A blog by Steve Johnson, Regional Operations Manager (North)

Ask any business leader the secret of success and you’ll probably get a similar response… Whether it’s selling the right product or service, having strong market demand, or delivering great customer service, there are many ways the world of business seeks to remain competitive.

This is easily said when your business is already well established but what if you are new to the industry and trying to make your mark?  And what if you are venturing in to this for the first time?  You know you have the ambition, drive and enthusiasm to succeed, but you might need some support along the way to navigate your way through the corporate world.

This is why I’m so proud, as a Landmarc employee, to be part of X-Forces’ ‘Big Business Supporting Small Business’ campaign.  As one of X-Forces’ original corporate members, we have seen the organisation grow enormously, from enabling its first 100 business start-ups to its thousandth just a few weeks ago.

Big Business Supporting Small Business
Regional Operations Manager (North) Steve Johnson (right), attends the launch of the X-Forces North East Region’s ambassador programme with Richard Tucker, Managing Director of AAA Caring Caretaker Limited (left), an X-Forces beneficiary and Landmarc supplier.

The company helps ex-military personnel transition to civilian life, nurturing entrepreneurial ambition and helping to support start-ups. In fact, X-Forces has proven that businesses from the Armed Forces community will play a significant role in the UK economy, with the businesses it has supported having over a 90 per cent success rate, which far exceeds the national average.

It was through this partnership that I found myself at the recent launch of the North East Region’s new ambassador programme, an exciting challenge which Richard Tucker, Managing Director of AAA Caring Caretaker Limited, one of our local suppliers and an X-Forces beneficiary, has also accepted.  Held on board HMS Calliope in Gateshead, the event celebrated the actual and positive contribution being made by ‘Big Business’ in local regions to companies such as AAA and other X-Forces entrepreneurs.

And it got me thinking about the nature of business and how the corporate world could benefit greatly by developing more mutually beneficial relationships with its suppliers; especially those that come from a military background.

Working at Landmarc, we all believe strongly that it is our duty to support our Forces; whether it’s providing the best training facilities for our serving troops or, providing help and advice when personnel return to civilian life.  Our Landmarc 100 scheme, for example, is available to support rural entrepreneurs with both start-up funding as well as business mentoring and is an area that we are looking to develop further with X-Forces to enable more ex-military to benefit, if they meet the criteria.

Yet, providing this level of support to new start-ups should never be delivered out of sympathy, a sense of duty or for altruistic reasons.  If big business is indeed going to support small business, it needs to be for the mutual benefit of both parties.

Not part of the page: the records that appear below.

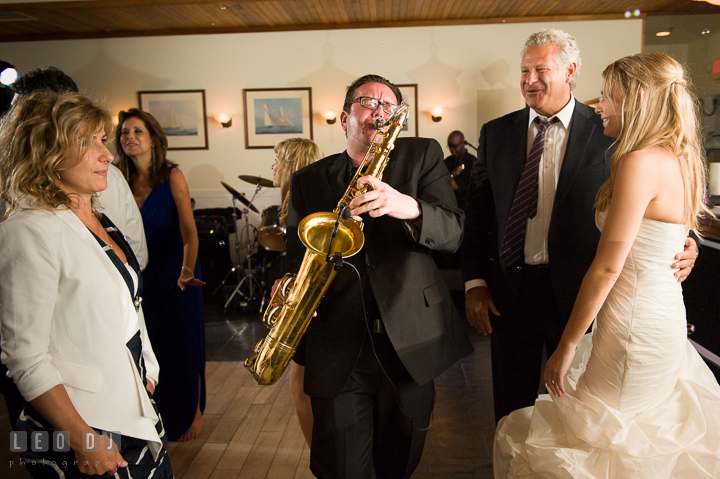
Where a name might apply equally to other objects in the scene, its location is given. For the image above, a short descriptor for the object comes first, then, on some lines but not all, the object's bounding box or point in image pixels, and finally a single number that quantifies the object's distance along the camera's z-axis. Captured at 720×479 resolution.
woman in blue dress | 2.71
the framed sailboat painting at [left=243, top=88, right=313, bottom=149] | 7.54
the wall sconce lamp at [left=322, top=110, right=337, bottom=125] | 7.51
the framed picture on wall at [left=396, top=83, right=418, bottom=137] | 7.38
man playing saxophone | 1.59
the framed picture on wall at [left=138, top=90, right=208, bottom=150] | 7.59
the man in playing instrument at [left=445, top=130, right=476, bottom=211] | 6.18
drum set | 5.01
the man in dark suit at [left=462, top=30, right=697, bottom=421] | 1.83
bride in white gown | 1.38
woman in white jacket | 1.17
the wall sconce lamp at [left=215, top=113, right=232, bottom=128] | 7.59
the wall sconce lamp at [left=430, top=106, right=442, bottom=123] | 7.36
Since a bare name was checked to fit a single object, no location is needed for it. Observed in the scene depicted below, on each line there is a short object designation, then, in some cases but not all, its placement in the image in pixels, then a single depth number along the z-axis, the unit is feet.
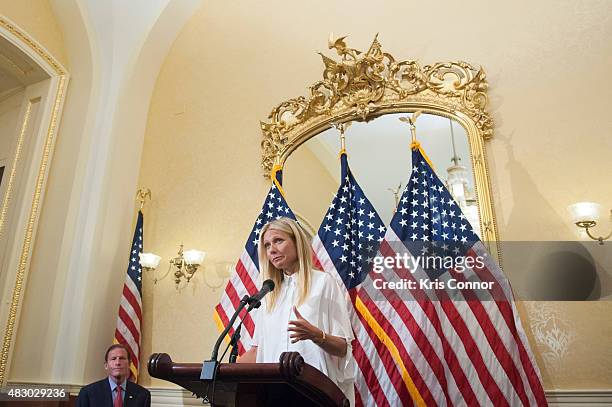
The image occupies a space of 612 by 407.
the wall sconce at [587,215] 10.48
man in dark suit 10.97
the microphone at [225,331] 4.99
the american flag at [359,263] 9.91
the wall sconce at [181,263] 13.44
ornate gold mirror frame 12.44
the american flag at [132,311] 13.16
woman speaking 6.09
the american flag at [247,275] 11.78
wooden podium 4.81
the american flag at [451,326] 9.47
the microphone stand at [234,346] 5.86
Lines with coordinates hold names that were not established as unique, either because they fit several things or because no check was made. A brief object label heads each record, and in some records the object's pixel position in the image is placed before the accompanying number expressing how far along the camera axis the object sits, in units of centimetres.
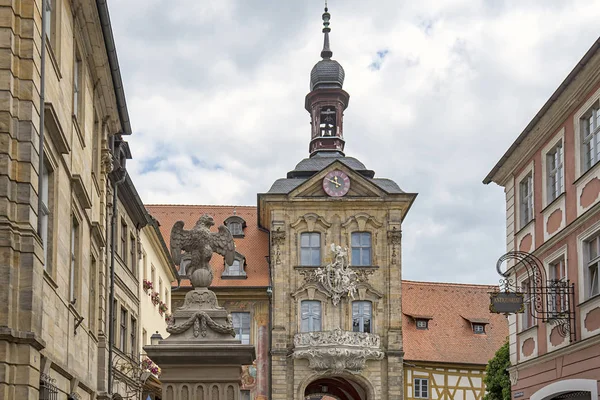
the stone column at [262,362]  4825
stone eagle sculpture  1420
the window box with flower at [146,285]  3591
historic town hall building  4653
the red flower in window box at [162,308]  4089
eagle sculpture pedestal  1327
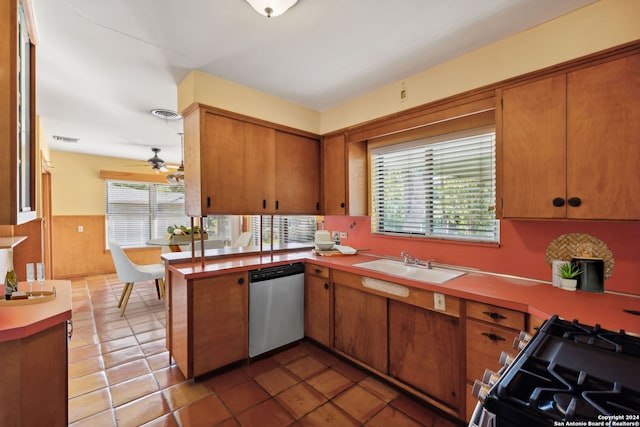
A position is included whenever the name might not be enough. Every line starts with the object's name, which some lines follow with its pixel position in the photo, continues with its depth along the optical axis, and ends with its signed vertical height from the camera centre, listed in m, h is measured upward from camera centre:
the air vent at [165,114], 3.20 +1.17
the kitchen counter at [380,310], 1.48 -0.70
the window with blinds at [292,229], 4.10 -0.30
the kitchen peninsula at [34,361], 1.22 -0.71
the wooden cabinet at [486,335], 1.48 -0.71
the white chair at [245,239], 4.71 -0.49
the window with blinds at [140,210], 5.90 +0.04
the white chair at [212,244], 3.91 -0.47
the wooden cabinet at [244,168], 2.40 +0.43
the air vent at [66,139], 4.32 +1.18
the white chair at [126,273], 3.56 -0.82
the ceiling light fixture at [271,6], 1.50 +1.14
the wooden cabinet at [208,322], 2.13 -0.91
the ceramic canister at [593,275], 1.62 -0.39
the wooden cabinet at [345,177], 2.98 +0.37
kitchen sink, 2.23 -0.52
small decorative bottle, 1.52 -0.41
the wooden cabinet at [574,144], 1.43 +0.37
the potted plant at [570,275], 1.66 -0.41
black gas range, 0.60 -0.45
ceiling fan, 4.64 +0.81
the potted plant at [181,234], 4.09 -0.35
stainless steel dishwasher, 2.45 -0.90
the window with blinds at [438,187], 2.19 +0.21
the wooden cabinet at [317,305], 2.57 -0.91
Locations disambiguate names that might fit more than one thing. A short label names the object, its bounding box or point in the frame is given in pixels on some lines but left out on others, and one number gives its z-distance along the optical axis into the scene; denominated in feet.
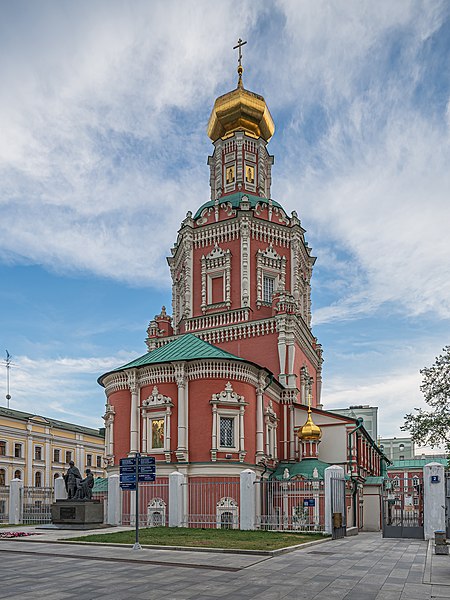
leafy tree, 83.41
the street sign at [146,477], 61.46
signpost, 61.36
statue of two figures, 81.46
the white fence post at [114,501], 84.94
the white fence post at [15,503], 92.12
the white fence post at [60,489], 98.07
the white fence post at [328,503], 75.25
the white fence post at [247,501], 75.61
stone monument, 79.66
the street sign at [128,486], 61.51
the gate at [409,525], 77.00
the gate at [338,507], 74.43
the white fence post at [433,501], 74.23
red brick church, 95.86
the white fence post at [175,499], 80.12
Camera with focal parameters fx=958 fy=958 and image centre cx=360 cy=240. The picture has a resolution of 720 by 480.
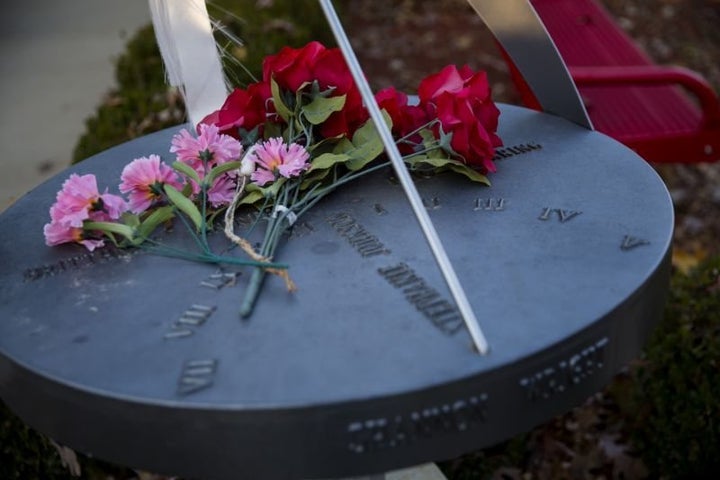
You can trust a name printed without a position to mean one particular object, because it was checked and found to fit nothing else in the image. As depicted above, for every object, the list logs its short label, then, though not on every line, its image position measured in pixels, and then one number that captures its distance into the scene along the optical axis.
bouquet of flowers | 1.99
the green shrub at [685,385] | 2.97
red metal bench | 3.38
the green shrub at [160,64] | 3.95
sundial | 1.51
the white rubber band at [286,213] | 2.02
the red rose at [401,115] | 2.21
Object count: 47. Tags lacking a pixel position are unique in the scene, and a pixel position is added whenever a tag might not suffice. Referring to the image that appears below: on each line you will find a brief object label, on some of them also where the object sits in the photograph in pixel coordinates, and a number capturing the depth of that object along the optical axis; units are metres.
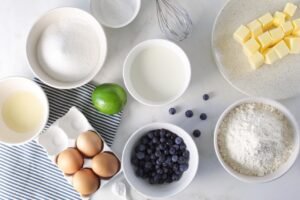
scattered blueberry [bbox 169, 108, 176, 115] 0.97
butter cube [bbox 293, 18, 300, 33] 0.92
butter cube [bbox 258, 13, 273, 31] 0.93
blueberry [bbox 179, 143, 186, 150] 0.92
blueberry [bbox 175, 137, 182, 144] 0.92
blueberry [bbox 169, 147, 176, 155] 0.92
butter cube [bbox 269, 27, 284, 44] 0.92
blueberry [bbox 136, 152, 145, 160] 0.92
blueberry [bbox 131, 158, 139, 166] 0.93
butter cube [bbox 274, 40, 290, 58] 0.92
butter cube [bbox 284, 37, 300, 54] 0.92
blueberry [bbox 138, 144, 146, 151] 0.92
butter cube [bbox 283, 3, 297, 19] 0.93
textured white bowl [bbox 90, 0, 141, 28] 0.96
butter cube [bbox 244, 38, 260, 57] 0.92
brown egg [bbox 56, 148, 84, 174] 0.91
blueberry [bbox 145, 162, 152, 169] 0.92
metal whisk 0.99
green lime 0.91
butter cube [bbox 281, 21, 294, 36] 0.92
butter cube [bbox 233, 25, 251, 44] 0.93
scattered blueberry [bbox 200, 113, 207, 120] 0.97
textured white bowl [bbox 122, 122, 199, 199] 0.90
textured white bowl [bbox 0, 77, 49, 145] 0.93
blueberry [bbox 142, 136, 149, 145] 0.93
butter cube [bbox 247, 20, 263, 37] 0.93
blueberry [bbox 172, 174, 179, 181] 0.92
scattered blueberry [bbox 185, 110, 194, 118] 0.97
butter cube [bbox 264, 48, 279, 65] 0.92
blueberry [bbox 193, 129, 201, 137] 0.97
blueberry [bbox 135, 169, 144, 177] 0.92
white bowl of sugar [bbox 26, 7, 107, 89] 0.92
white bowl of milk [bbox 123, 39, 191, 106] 0.94
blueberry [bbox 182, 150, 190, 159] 0.92
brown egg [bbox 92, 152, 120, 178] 0.91
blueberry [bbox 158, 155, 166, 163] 0.92
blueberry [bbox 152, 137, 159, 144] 0.92
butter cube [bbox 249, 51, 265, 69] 0.92
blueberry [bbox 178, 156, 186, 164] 0.91
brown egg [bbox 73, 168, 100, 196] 0.91
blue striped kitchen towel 0.97
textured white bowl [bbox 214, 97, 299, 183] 0.89
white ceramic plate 0.95
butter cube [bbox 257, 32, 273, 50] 0.92
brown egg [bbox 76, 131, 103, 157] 0.92
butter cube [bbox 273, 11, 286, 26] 0.93
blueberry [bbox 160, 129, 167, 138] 0.92
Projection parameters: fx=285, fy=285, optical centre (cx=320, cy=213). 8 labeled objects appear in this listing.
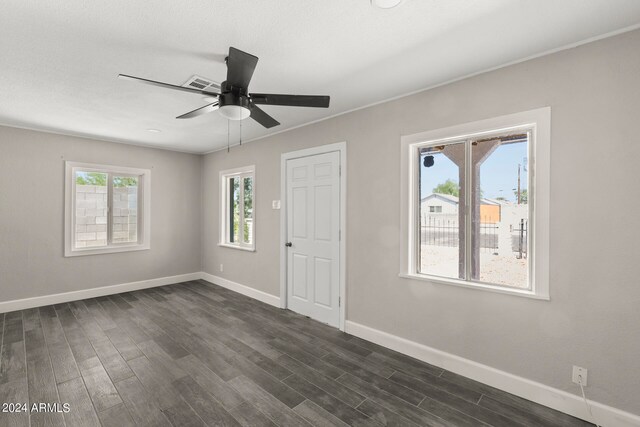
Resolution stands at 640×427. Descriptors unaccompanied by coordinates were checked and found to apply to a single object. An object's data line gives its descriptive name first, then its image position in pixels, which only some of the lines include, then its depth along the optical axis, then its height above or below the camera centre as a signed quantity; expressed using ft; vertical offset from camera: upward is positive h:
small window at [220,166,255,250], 16.10 +0.36
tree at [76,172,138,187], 15.02 +1.83
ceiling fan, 5.52 +2.63
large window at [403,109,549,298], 7.06 +0.33
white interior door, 11.50 -0.94
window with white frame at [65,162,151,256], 14.58 +0.22
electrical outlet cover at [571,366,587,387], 6.39 -3.60
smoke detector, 5.15 +3.89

According to X-Forces, each year ‘between 12,000 to 15,000 individuals leave the Armed Forces taking with them a set of skills including leadership, entrepreneurialism, innovation and a serious work ethic which can be applied to the commercial world.’

These are precisely the skill sets we require to deliver our contractual obligations in managing the MOD National Training Estate, working with individuals and businesses that understand the unique nature of the environment in which we operate.  It is, by definition, something we can do for each other.  We receive the expert service delivery we require and our supplier gets the benefit of working as part of a larger supply chain, helping to foster relationships with other, larger organisations.

Big business? Small business? Whatever the size, it’s all business and we can all play a part in ensuring its success.